PRO TIP 1: Avoid “puffing” or keeping your vehicle switched on while you run an errand. Warming and leaving a car unattended in some states and municipalities is illegal. Many owners also leave the key fobs inside, making the vehicles an easy target for thieves. See more protection tips below. Read on to see what NICB suggests as layers of protection.

RELATED: Cars That Use Digital Keys

Four Layers of Protection  

  • Common Sense. Lock your doors, close your windows, don’t leave the keys in the car, and park in well-lit areas. Memphis, Tennessee, police recently warned residents that thieves could use smartphone cameras to see what’s inside tinted windows. Leaving valuables in plain sight in your vehicle is an invitation to theft.
  • Warning Device. Use an audible alarm to scare away thieves and visible theft deterrents, like a steering wheel lock.
  • Immobilizing Device. Use a smart key or another wireless ignition authenticator “which prevents thieves from bypassing your ignition and hot-wiring the vehicle.”
  • Tracking Device. Invest in a telematics service or other tracking device so that, if thieves steal your car, police can quickly locate the vehicle.

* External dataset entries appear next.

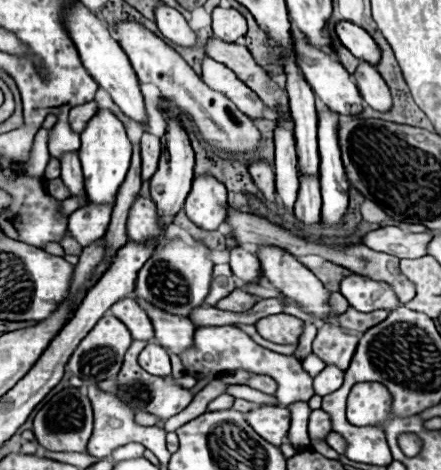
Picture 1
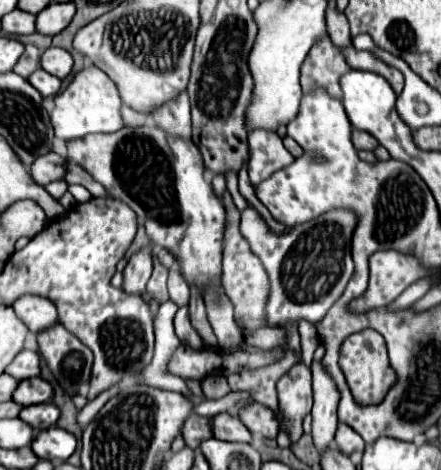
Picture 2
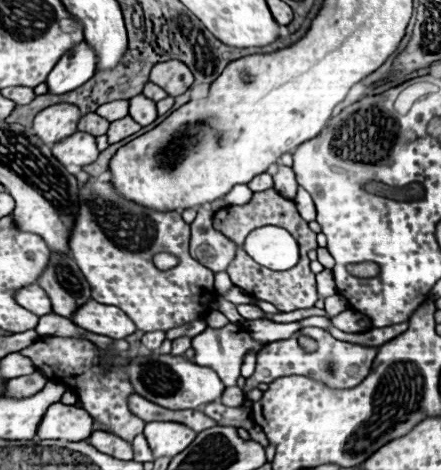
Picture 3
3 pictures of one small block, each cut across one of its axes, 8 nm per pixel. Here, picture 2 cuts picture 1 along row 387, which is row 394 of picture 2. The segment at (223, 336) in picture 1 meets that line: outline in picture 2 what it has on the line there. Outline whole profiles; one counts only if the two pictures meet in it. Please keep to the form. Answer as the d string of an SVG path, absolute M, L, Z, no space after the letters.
M306 364L292 366L278 380L278 402L284 418L288 420L290 436L298 440L302 436L302 418L312 408L312 376Z

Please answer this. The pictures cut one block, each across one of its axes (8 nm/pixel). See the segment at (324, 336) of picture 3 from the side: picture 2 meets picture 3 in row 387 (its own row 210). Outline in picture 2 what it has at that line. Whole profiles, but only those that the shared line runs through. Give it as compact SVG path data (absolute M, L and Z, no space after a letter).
M248 206L242 212L240 232L246 238L246 242L250 244L250 250L254 252L254 256L260 258L260 262L268 274L268 282L270 282L270 294L268 294L268 300L264 306L264 324L266 326L276 328L276 326L286 326L286 324L298 324L300 320L308 320L308 322L316 324L326 316L326 312L342 296L342 292L346 290L346 286L350 282L350 276L354 274L354 262L352 262L350 250L352 250L352 236L354 236L356 224L358 224L358 214L354 210L334 208L304 224L296 224L296 226L288 228L288 232L284 232L284 234L276 234L254 208Z

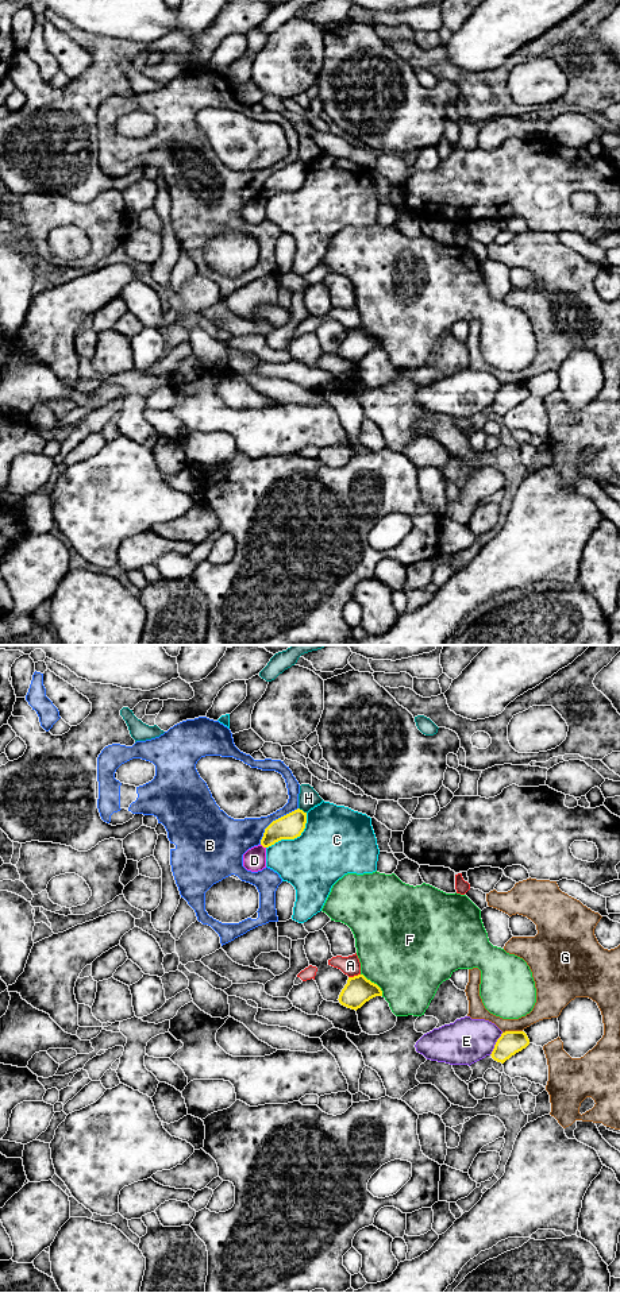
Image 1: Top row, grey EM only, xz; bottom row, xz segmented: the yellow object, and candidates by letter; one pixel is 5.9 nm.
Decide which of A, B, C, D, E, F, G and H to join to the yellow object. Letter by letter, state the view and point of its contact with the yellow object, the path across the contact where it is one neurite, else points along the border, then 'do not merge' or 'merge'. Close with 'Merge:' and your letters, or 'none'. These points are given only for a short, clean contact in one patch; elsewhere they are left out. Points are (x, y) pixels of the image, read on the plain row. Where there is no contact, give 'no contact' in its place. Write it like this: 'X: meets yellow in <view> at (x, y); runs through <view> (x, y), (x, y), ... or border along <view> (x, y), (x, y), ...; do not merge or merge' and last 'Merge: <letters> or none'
A: meets yellow in xz at (354, 328); do not merge
B: meets yellow in xz at (273, 173); do not merge
C: meets yellow in xz at (293, 190); do not merge
D: meets yellow in xz at (264, 199); border along xz (261, 196), (265, 200); do not merge
E: meets yellow in xz at (496, 396); do not merge
F: meets yellow in xz at (373, 335); do not merge
G: meets yellow in xz at (512, 383); do not merge
H: meets yellow in xz at (301, 162); do not merge
Merge: none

Tips to Prevent Catalytic Converter Theft  

Protecting your catalytic converter involves the same steps as protecting your car.

  1. Park in a locked garage. Garage parking is the best defense if you’re worried about thieves stealing your car’s catalytic converter.
  2. Install security cameras. When a locked garage isn’t an option, park in a well-lit area and consider installing a security camera and motion detection lights.
  3. Purchase a guard. You could also install a guard on your catalytic converter. Several companies make guards designed to make removing the converter difficult and not worth a thief’s time. But we’ve seen no studies that examine whether the guards deter thieves.
  4. Get etched. Some police departments and dealerships will etch your VIN or license plate number on the catalytic converter to help prevent theft.